US/NATO forces made 730,000 Afghans homeless since 2006
One irony of the current security situation in Afghanistan is that international forces, whose apparent aim is to protect civilians while fighting the Taliban, may be responsible – directly or indirectly – for the bulk of internally displaced persons (IDPs) in the country, whose number is rising.
About 400 individuals were displaced each day from 2006 to 2010 – 730,000 in total – mostly due to military operations by US/NATO forces, according to the Oslo-based Internal Displacement Monitoring Center (IDMC), an affiliate of the Norwegian Refugee Council.
The so-called “surge” in US/NATO troops and increased counterinsurgency operations in 2010 resulted in the displacement of about 85,000 people in the volatile south of the country alone. About 10,000 were also displaced by anti-insurgent offensives in the north, IDMC said.
“The US and ISAF [NATO-led International Security Assistance Force] currently lack an understanding of internal displacement in the context of their operations,” Jacob Rothing, an IDMC country analyst, told the UN news agency IRIN, adding that their own standard operating procedures to minimize civilian displacement were not developed and used by US/NATO forces in Afghanistan.
Furthermore, local militias hired by the government and its US/NATO allies for counterinsurgency purposes, were grabbing land, resulting in further internal displacements, Rothing alleged.
ISAF said it could not “agree or disagree” with the allegation that forces under its command were responsible for most of the civilian displacements in Afghanistan.
“We have not seen the means by which the causes of conflict-related displacements are assigned,” said John L. Dorrian, an ISAF spokesman. The UN Refugee Agency (UNHCR) said it was not in a position to say which warring party was most to blame for most internal displacement.
“We can certainly say that people are mostly displaced by conflict – all fighting parties have to be blamed,” said Nader Farhad, a UNHCR spokesman in Kabul.

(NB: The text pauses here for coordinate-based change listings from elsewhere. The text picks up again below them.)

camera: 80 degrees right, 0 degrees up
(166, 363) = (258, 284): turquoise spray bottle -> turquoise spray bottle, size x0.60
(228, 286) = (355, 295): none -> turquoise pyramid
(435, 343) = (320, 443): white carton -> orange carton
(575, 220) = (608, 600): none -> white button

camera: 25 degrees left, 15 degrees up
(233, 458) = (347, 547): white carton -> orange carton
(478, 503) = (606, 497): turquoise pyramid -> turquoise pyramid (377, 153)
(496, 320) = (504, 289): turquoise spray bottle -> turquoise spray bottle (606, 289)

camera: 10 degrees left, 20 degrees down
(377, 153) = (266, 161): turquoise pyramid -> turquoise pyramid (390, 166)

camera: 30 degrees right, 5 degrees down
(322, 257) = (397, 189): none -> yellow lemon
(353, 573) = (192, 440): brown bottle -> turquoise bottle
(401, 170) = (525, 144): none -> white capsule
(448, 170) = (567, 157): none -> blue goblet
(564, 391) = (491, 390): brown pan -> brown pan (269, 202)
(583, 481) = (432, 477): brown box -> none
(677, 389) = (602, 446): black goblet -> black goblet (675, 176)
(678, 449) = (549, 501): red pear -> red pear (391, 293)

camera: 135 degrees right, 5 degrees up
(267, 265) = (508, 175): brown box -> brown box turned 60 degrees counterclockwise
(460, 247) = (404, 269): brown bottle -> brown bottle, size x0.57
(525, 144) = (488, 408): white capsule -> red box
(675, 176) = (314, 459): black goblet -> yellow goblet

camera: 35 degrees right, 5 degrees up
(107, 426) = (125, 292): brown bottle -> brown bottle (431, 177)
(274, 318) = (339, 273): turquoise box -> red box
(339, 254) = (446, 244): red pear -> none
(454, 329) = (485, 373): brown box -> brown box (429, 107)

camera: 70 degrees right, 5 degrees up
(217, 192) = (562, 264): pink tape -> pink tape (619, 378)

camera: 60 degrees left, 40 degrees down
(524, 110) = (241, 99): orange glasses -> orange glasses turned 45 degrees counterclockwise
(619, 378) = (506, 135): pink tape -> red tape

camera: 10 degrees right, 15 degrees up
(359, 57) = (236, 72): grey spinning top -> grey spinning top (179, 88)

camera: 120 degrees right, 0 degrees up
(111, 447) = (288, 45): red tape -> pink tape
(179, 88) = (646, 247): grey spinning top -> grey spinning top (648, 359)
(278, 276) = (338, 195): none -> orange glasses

ISAF, meanwhile, said that its counterinsurgency (COIN) campaign was focused on the protection of civilians.
“The clear principle that Gen David Petraeus [commander of all US/NATO forces in Afghanistan] has conveyed to ISAF troops is that civilian casualties and collateral damage are detrimental to ISAF’s cause,” John L. Dorrian, a NATO/ISAF spokesman in Kabul, told IRIN, adding that if troops operated contrary to the COIN principles “tactical victories may prove to be setbacks”.
The UN Assistance Mission in Afghanistan (UNAMA) reported in March that civilian casualties attributed to international forces dropped by 26 percent in 2010 compared to the previous year, but the number of noncombatants killed and wounded by armed opposition groups increased by 28 percent in the same period. Over 2,770 Afghan civilians were killed in 2010, UNAMA said.
However, the Taliban rejected UNAMA’s report, calling it “biased”.
“While US and ISAF forces made successful efforts in 2010 to minimize civilian casualties and loss of life, they have not made equivalent efforts to reduce the scale of forced internal displacement,” said an IDMC report released on 11 April.